Labour won a historic majority in the election last week, securing 411 seats while the Conservatives tumbled to their worst ever election result of 121 seats.

Jonathan Reynolds, Labour’s newly appointed business and trade secretary, visited India earlier this year in his shadow role, and the party pledged in its manifesto to seek “a new strategic partnership with India, including a free trade agreement”.

The next round of formal negotiations is set to begin this month, according to local media reports.

The UK has sought lower Indian tariffs on British exports such as whisky and cars, as well as a relaxation of rules restricting its financial and professional services firms from operating in India.

New Delhi wants market access for goods such as textiles, as well as better terms for citizens to work and study in the UK.

It has also insisted that any agreement giving greater access for UK businesses must reflect the enormous growth opportunities in the world’s most populous country, whose economy is expected to expand more than 7 per cent this year.

Goyal said: “Personally if you ask me, in the FTA I don’t find any big issue left, except that we have opened up very significantly on the services side, contingent to certain commitments that we expect from the UK.”

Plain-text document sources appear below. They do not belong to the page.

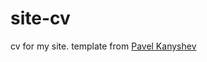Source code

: # site-cv

cv for my site. template from [Pavel Kanyshev](https://github.com/aerohub/hugo-orbit-theme)

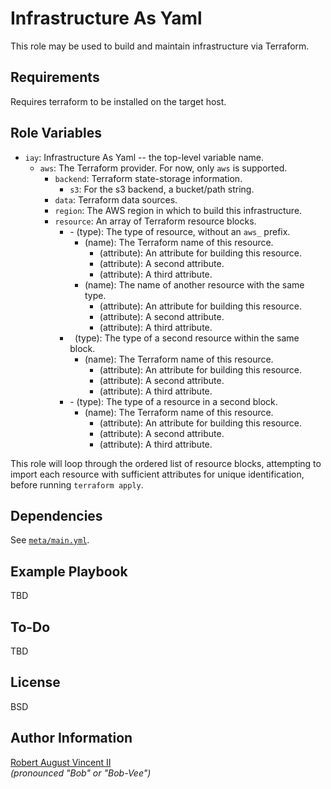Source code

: Infrastructure As Yaml
======================

This role may be used to build and maintain infrastructure via Terraform.

Requirements
------------

Requires terraform to be installed on the target host.

Role Variables
--------------

* `iay`: Infrastructure As Yaml -- the top-level variable name.
  * `aws`: The Terraform provider. For now, only `aws` is supported.
    * `backend`: Terraform state-storage information.
	  * `s3`: For the s3 backend, a bucket/path string.
	* `data`: Terraform data sources.
	* `region`: The AWS region in which to build this infrastructure.
	* `resource`: An array of Terraform resource blocks.
	  * \- (type): The type of resource, without an `aws_` prefix.
	      * (name): The Terraform name of this resource.
		    * (attribute): An attribute for building this resource.
		    * (attribute): A second attribute.
		    * (attribute): A third attribute.
          * (name): The name of another resource with the same type.
		    * (attribute): An attribute for building this resource.
		    * (attribute): A second attribute.
		    * (attribute): A third attribute.
	  * &nbsp; (type): The type of a second resource within the same block.
	      * (name): The Terraform name of this resource.
		    * (attribute): An attribute for building this resource.
		    * (attribute): A second attribute.
		    * (attribute): A third attribute.
	  * \- (type): The type of a resource in a second block.
	      * (name): The Terraform name of this resource.
		    * (attribute): An attribute for building this resource.
		    * (attribute): A second attribute.
		    * (attribute): A third attribute.

This role will loop through the ordered list of resource blocks,
attempting to import each resource with sufficient attributes for
unique identification, before running `terraform apply`.

Dependencies
------------

See [`meta/main.yml`](meta/main.yml).

Example Playbook
----------------

TBD

To-Do
-----

TBD

License
-------

BSD

Author Information
------------------

[Robert August Vincent II](https://github.com/pillarsdotnet)  
*(pronounced "Bob" or "Bob-Vee")*  

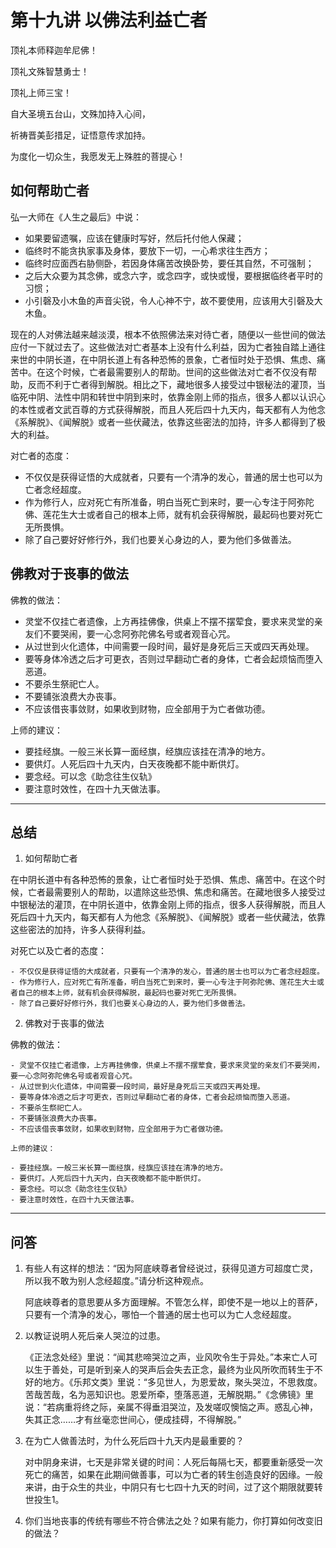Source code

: # 第十九讲 以佛法利益亡者

顶礼本师释迦牟尼佛！

顶礼文殊智慧勇士！

顶礼上师三宝！

自大圣境五台山，文殊加持入心间，

祈祷晋美彭措足，证悟意传求加持。

为度化一切众生，我愿发无上殊胜的菩提心！


## 如何帮助亡者

弘一大师在《人生之最后》中说：

- 如果要留遗嘱，应该在健康时写好，然后托付他人保藏；
- 临终时不能贪执家事及身体，要放下一切，一心希求往生西方；
- 临终时应面西右胁侧卧，若因身体痛苦改换卧势，要任其自然，不可强制；
- 之后大众要为其念佛，或念六字，或念四字，或快或慢，要根据临终者平时的习惯；
- 小引磬及小木鱼的声音尖锐，令人心神不宁，故不要使用，应该用大引磬及大木鱼。

现在的人对佛法越来越淡漠，根本不依照佛法来对待亡者，随便以一些世间的做法应付一下就过去了。这些做法对亡者基本上没有什么利益，因为亡者独自踏上通往来世的中阴长道，在中阴长道上有各种恐怖的景象，亡者恒时处于恐惧、焦虑、痛苦中。在这个时候，亡者最需要别人的帮助。世间的这些做法对亡者不仅没有帮助，反而不利于亡者得到解脱。相比之下，藏地很多人接受过中银秘法的灌顶，当临死中阴、法性中阴和转世中阴到来时，依靠金刚上师的指点，很多人都以认识心的本性或者文武百尊的方式获得解脱，而且人死后四十九天内，每天都有人为他念《系解脱》、《闻解脱》或者一些伏藏法，依靠这些密法的加持，许多人都得到了极大的利益。

对亡者的态度：

- 不仅仅是获得证悟的大成就者，只要有一个清净的发心，普通的居士也可以为亡者念经超度。
- 作为修行人，应对死亡有所准备，明白当死亡到来时，要一心专注于阿弥陀佛、莲花生大士或者自己的根本上师，就有机会获得解脱，最起码也要对死亡无所畏惧。
- 除了自己要好好修行外，我们也要关心身边的人，要为他们多做善法。

## 佛教对于丧事的做法

佛教的做法：

- 灵堂不仅挂亡者遗像，上方再挂佛像，供桌上不摆不摆荤食，要求来灵堂的亲友们不要哭闹，要一心念阿弥陀佛名号或者观音心咒。
- 从过世到火化遗体，中间需要一段时间，最好是身死后三天或四天再处理。
- 要等身体冷透之后才可更衣，否则过早翻动亡者的身体，亡者会起烦恼而堕入恶道。
- 不要杀生祭祀亡人。
- 不要铺张浪费大办丧事。
- 不应该借丧事敛财，如果收到财物，应全部用于为亡者做功德。

上师的建议：

- 要挂经旗。一般三米长算一面经旗，经旗应该挂在清净的地方。
- 要供灯。人死后四十九天内，白天夜晚都不能中断供灯。
- 要念经。可以念《助念往生仪轨》
- 要注意时效性，在四十九天做法事。


***

## 总结

1. 如何帮助亡者

在中阴长道中有各种恐怖的景象，让亡者恒时处于恐惧、焦虑、痛苦中。在这个时候，亡者最需要别人的帮助，以遣除这些恐惧、焦虑和痛苦。在藏地很多人接受过中银秘法的灌顶，在中阴长道中，依靠金刚上师的指点，很多人获得解脱，而且人死后四十九天内，每天都有人为他念《系解脱》、《闻解脱》或者一些伏藏法，依靠这些密法的加持，许多人获得利益。

对死亡以及亡者的态度：

    - 不仅仅是获得证悟的大成就者，只要有一个清净的发心，普通的居士也可以为亡者念经超度。
    - 作为修行人，应对死亡有所准备，明白当死亡到来时，要一心专注于阿弥陀佛、莲花生大士或者自己的根本上师，就有机会获得解脱，最起码也要对死亡无所畏惧。
    - 除了自己要好好修行外，我们也要关心身边的人，要为他们多做善法。

2. 佛教对于丧事的做法

佛教的做法：

    - 灵堂不仅挂亡者遗像，上方再挂佛像，供桌上不摆不摆荤食，要求来灵堂的亲友们不要哭闹，要一心念阿弥陀佛名号或者观音心咒。
    - 从过世到火化遗体，中间需要一段时间，最好是身死后三天或四天再处理。
    - 要等身体冷透之后才可更衣，否则过早翻动亡者的身体，亡者会起烦恼而堕入恶道。
    - 不要杀生祭祀亡人。
    - 不要铺张浪费大办丧事。
    - 不应该借丧事敛财，如果收到财物，应全部用于为亡者做功德。

    上师的建议：

    - 要挂经旗。一般三米长算一面经旗，经旗应该挂在清净的地方。
    - 要供灯。人死后四十九天内，白天夜晚都不能中断供灯。
    - 要念经。可以念《助念往生仪轨》
    - 要注意时效性，在四十九天做法事。

***

## 问答

1. 有些人有这样的想法：“因为阿底峡尊者曾经说过，获得见道方可超度亡灵，所以我不敢为别人念经超度。”请分析这种观点。

    阿底峡尊者的意思要从多方面理解。不管怎么样，即使不是一地以上的菩萨，只要有一个清净的发心，哪怕一个普通的居士也可以为亡人念经超度。

2. 以教证说明人死后亲人哭泣的过患。

    《正法念处经》里说：“闻其悲啼哭泣之声，业风吹令生于异处。”本来亡人可以生于善处，可是听到亲人的哭声后会失去正念，最终为业风所吹而转生于不好的地方。《乐邦文类》里说：“多见世人，为恩爱故，聚头哭泣，不思救度。苦哉苦哉，名为恶知识也。恩爱所牵，堕落恶道，无解脱期。”《念佛镜》里说：“若病重将终之际，亲属不得垂泪哭泣，及发嗟叹懊恼之声。惑乱心神，失其正念……才有丝毫恋世间心，便成挂碍，不得解脱。”

3. 在为亡人做善法时，为什么死后四十九天内是最重要的？

    对中阴身来讲，七天是非常关键的时间：人死后每隔七天，都要重新感受一次死亡的痛苦，如果在此期间做善事，可以为亡者的转生创造良好的因缘。一般来讲，由于众生的共业，中阴只有七七四十九天的时间，过了这个期限就要转世投生1。
    
4. 你们当地丧事的传统有哪些不符合佛法之处？如果有能力，你打算如何改变旧的做法？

Any deal needs “a fair balance, given our different size of population, given our different aspiration levels, given our different growth projections”, he added.

Modi’s Bharatiya Janata party was elected for a third consecutive term last month, albeit with a weakened mandate after losing its majority and being forced into a coalition government. 

Goyal called the Indian result a “big victory” for the BJP and said the government had “come back with a renewed vision and passion to do much more”. India is also pursuing trade agreement talks with the EU.

“India is looking for far greater openness, India is looking to improve and strengthen our regulatory practices and ease of doing business to bring in more stability in policy, more predictability and continuity,” he said.

“We’re very committed to greater investments and greater trade with the world as long as it is on fair terms on both sides.”